Abrió la puerta del espacio donde estaba ella y, después de entrar, la cerró con sumo cuidado, evitando cualquier sonido que pudiese alertar a alguien. Paseó ante las cámaras frigoríficas con detenimiento. No sabía en cuál de ellas podría estar. Se fijó entonces en las camillas. Un cuerpo ocupaba la central. Se acercó a él y apartó con parsimonia la lona que lo cubría, casi como si fuese un ritual. Bajo ella se encontraba la muchacha. Tenía una etiqueta atada al pulgar de su pie izquierdo. Cerró los ojos. Estaba a punto de conocer su nombre y eso era mucho más de lo que jamás hubiese creído posible. Los abrió y leyó el papelucho. Sara Andrade. Así que ese es tu nombre, pensó. Giró alrededor del cuerpo hasta situarse frente a su cabeza. Qué hermosa era, incluso más que antes. Siempre había tenido una piel pálida, como la porcelana, pero ahora la lividez cubría su cuerpo y la volvía aún más irreal. Acarició su cabello. Estaba apelmazado debido a la sangre del accidente. Sujetó su cabeza desde abajo y se acercó a sus labios para depositar en ellos un beso liviano. Estaban fríos, lo que lo excitó, aunque desconocía por qué ese detalle causaba en él tal reacción. Volvió a besarla. Sabía que, si estaba en camilla, no faltaría mucho para que le hiciesen la autopsia. Apartó ese pensamiento para no distraerse con minucias. Su lengua recorrió su cuello helado y se detuvo en sus pechos. Jugueteó con sus pezones mientras acariciaba su cuerpo, su abdomen, su cintura, sus caderas… Cuando llegó a su pubis, estaba tan excitado que le costaba contenerse. Llegó a pensar que eyacularía antes de poder penetrarla. Separó sus piernas con cuidado y metió un dedo en su vagina. Allí también estaba congelada. Colocó meticulosamente su pene en la entrada de la muchacha y, poco a poco, comenzó a empujar con suavidad. Su líquido preseminal fluía entre las piernas de la joven, y lo aprovechó para prepararla. Cada vez resultaba más sencillo penetrar al cadáver, impeliéndolo a mover las caderas con más ímpetu. Supo que iba a llegar al orgasmo. Se detuvo para impedirlo. No obstante, no fue capaz de evitarlo.

Se abrazó a ella mientras aún estaba en su interior.

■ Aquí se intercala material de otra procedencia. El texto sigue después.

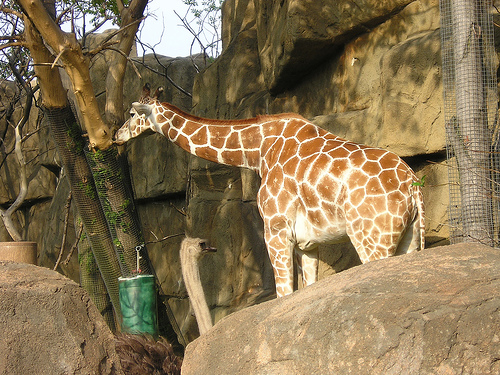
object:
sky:
[3, 1, 227, 72]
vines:
[75, 142, 134, 261]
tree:
[2, 2, 182, 359]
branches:
[2, 14, 210, 104]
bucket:
[118, 271, 158, 333]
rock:
[179, 229, 499, 373]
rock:
[2, 256, 118, 373]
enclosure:
[3, 0, 499, 372]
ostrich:
[176, 230, 216, 336]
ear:
[129, 98, 156, 119]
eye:
[126, 111, 136, 121]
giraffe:
[111, 81, 432, 301]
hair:
[152, 97, 299, 127]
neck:
[154, 106, 297, 176]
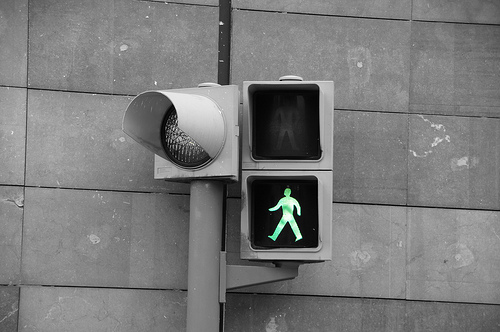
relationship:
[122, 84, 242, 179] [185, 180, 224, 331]
light on pole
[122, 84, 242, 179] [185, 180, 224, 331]
light on a pole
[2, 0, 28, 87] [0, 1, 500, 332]
block on a wall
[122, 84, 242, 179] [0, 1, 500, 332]
light on a wall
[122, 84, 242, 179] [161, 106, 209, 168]
light has lens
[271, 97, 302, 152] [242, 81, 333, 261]
man on sign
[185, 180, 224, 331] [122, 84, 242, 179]
pole holding light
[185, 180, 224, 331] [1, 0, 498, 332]
pole on building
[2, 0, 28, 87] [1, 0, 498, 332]
block on building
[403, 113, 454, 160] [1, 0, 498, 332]
stain on building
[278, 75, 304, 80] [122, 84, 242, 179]
knob on light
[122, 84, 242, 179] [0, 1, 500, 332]
light by wall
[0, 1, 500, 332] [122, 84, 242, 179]
wall behind light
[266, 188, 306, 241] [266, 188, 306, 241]
symbol not lighted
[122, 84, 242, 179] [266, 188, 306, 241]
light for stop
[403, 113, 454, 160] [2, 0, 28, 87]
mark on brick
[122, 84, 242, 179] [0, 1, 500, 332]
light against wall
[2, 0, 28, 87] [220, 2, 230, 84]
block has line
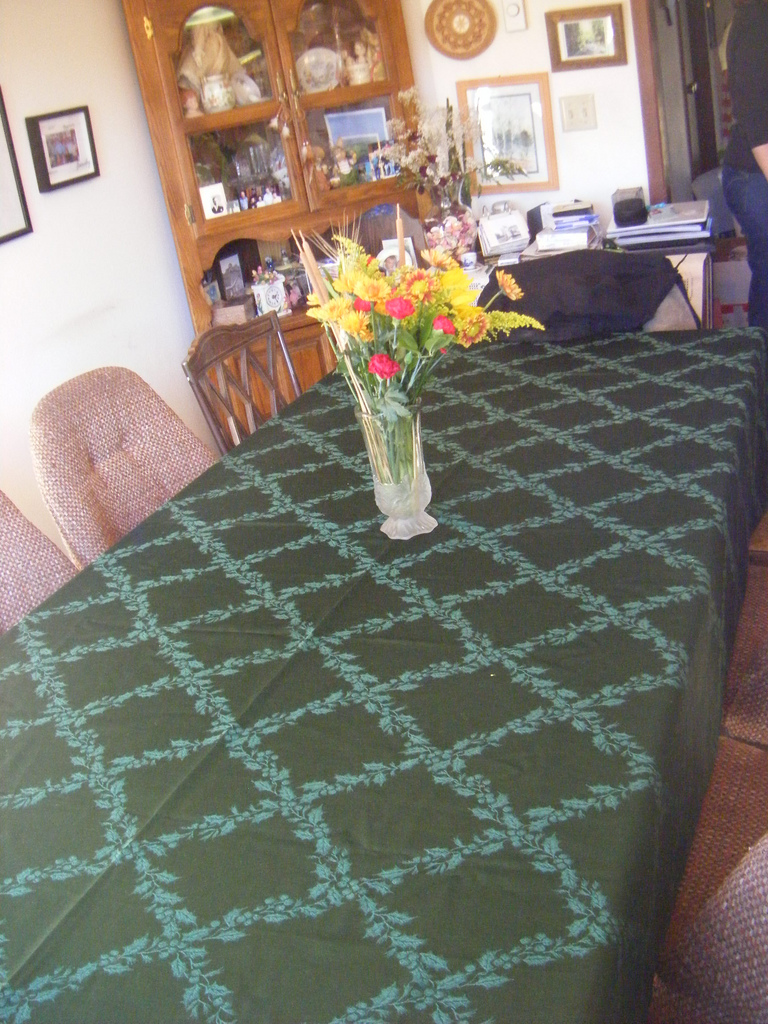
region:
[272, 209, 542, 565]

Sara ―le susurró al oído―. Finalmente nos hemos conocido y hemos llevado a cabo aquello que tanto deseábamos, nuestra unión… Pero ahora debo decirte adiós, preciosa mía.

Se separó de ella y la limpió lo mejor que pudo. Sabía que si quedaban restos de semen acabarían culpándolo de necrofilia. No tenía muy claro si era un delito, mas prefería no descubrirlo en sus propias carnes. La dejó como la había encontrado y la observó una última vez. No pudo resistirse a volver a besarla. Tras dar el último beso, la cubrió y se giró para salir de allí. Caminó hasta la salida sin volver la vista atrás. Se había despedido de ella y ahora tendría que acostumbrarse a una vida sin Sara.